I have a lot of things to do right now. Legitimately, my TO DO list is three columns on one page, nicely separated by section of my life, like a demented pie or one of those plates you give toddlers: sectioned into protein, starch, vegetable.
Right now, I'm not doing any of it. Instead, I'm writing.
(I also just ate chocolate before dinner).
Must be a writer thing.
Two weeks ago a dear friend asked me what I would do tomorrow if I knew it were my last day on Earth. After asking her if she was planning to kill me or had secret impending asteroid knowledge, I said there were lots of things on my to do list that would probably never get done. Like “follow up with the HOA to see if they will ever (ever) reimburse me for work I paid for four months ago.”
That's not a way to spend a last day on Earth, is it.
(I still haven't done it yet).
I've tried to nicely section my calendar the way I've sectioned my TO DO lists, with a special brownie slot that's just for me. Some days it works, but more often the peas and potatoes spill into the space where the brownie used to be, because I've given it to someone else.
It's really tempting, and I don't think it's because I'm a woman. I don't believe someone is coercing my dessert away from me, do you? Do I LOOK like someone who will easily let go of the chocolatey goodness that makes the dry potatoes worth the effort?
Don't answer that.
Yes, of course I do. Or, yes, I have. Some days I split it with a friend, sometimes I give it freely. Others I give out of obligation. And occasionally, as in tonight, I eat it myself.

- **SUPPLIED MATERIAL**

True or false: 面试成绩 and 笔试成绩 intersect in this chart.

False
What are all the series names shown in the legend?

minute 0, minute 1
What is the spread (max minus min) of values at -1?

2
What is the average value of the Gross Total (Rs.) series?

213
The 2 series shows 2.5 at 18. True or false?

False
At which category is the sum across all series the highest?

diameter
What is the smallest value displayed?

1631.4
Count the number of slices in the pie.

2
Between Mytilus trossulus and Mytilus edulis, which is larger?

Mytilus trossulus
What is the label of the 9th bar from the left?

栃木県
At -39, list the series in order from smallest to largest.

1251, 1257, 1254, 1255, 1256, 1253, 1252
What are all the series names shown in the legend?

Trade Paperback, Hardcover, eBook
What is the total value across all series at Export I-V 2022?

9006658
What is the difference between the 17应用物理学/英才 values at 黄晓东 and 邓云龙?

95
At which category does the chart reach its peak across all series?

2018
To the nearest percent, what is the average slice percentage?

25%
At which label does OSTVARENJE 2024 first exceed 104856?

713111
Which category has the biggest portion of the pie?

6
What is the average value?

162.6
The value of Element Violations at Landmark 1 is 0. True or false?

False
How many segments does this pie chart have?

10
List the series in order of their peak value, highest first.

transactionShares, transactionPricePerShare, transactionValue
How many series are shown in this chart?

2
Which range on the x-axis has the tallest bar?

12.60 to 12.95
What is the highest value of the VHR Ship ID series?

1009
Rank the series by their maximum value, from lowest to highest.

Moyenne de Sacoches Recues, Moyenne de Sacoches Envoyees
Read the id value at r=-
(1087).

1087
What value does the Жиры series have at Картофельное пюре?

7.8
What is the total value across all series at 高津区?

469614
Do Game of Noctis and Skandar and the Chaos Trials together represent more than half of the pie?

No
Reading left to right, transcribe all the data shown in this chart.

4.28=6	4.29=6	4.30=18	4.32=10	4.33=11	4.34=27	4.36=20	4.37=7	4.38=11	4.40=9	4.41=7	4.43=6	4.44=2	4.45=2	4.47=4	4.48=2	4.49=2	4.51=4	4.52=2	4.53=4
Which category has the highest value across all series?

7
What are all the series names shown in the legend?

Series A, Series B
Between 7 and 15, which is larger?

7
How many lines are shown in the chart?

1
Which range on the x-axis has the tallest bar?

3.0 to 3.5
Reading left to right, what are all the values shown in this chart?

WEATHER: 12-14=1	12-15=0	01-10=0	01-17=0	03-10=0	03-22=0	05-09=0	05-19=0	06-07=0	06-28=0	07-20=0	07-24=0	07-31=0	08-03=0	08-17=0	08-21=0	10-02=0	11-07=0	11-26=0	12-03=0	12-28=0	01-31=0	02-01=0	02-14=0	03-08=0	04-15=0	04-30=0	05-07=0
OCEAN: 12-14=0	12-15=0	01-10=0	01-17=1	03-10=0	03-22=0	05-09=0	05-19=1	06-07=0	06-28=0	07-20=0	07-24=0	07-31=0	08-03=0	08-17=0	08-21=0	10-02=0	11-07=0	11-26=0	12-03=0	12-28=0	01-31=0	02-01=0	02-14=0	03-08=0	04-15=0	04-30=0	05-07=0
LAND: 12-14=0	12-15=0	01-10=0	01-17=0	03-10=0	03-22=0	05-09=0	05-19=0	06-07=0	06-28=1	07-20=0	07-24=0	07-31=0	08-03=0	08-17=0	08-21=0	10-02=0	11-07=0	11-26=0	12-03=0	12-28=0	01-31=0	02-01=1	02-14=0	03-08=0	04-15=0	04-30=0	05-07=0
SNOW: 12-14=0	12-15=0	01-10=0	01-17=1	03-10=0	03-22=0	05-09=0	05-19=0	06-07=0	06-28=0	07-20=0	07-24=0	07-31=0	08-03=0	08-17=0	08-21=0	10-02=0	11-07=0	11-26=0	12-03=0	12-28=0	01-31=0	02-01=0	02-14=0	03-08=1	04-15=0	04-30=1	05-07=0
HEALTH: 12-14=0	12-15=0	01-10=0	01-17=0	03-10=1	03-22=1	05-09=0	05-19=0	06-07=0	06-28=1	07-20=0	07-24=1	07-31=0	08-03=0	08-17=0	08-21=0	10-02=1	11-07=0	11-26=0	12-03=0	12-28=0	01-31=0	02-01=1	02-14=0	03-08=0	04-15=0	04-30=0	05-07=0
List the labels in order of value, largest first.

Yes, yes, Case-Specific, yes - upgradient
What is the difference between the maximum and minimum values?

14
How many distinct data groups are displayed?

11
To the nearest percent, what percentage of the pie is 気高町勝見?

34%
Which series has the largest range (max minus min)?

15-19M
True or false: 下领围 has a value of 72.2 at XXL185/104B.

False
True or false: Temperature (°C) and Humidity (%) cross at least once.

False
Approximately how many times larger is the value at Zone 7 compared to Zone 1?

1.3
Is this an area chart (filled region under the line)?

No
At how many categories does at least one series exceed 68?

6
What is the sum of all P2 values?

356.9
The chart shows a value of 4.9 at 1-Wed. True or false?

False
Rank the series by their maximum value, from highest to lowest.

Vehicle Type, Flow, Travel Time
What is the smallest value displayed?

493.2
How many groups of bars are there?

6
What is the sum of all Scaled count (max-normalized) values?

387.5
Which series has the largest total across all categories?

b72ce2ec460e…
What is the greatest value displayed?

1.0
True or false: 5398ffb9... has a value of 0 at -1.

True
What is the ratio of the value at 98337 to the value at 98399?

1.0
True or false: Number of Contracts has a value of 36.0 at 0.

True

- **WHAT TO DO**
1. In the final paragraph of the essay on to-do lists, what are all the things the writer says she does with her brownie?
2. Carry on the essay on to-do lists, starting after its last sentence.

- **RESULTS IN ORDER**
1.
- Splits it with a friend
- Gives it freely
- Gives it out of obligation
- Eats it herself

2.
Sometimes I lead professional development seminars for recent college graduates. I'm not certain that I'm actually qualified for this, because I haven't exactly had the most outwardly-successful career. My financial situation isn't impressive. My personal life has a few hiccups. However, I'm not afraid to tell the truth. I'm not ashamed to say I have no idea what I want to be when I grow up, because I'm not sure when that will be. When I was a kiddo it was easy to look down the barrel of 18, or college graduation, or even 30 and think, “YES, then I will be an adult.” For many years I thought I knew what I wanted. Rich. Successful. Fertile. Partnered. Then I realized each of those things is a cardboard cutout just used for filming the commercial, and that real life offers none of these things.
(except maybe fertile, but work with me here).
I think I'm the right person to talk to recent college graduates not because I have all of the answers, or because I look like the spokesmodel who appears fully satisfied by the kitchen appliance or hair removal system. My qualifications are that I have tried and failed at a lot of things, but that I keep getting up when I get knocked down. Despite my sometimes epic failures, I realize that I'm significantly more fortunate by all measures than just about everyone else on Earth.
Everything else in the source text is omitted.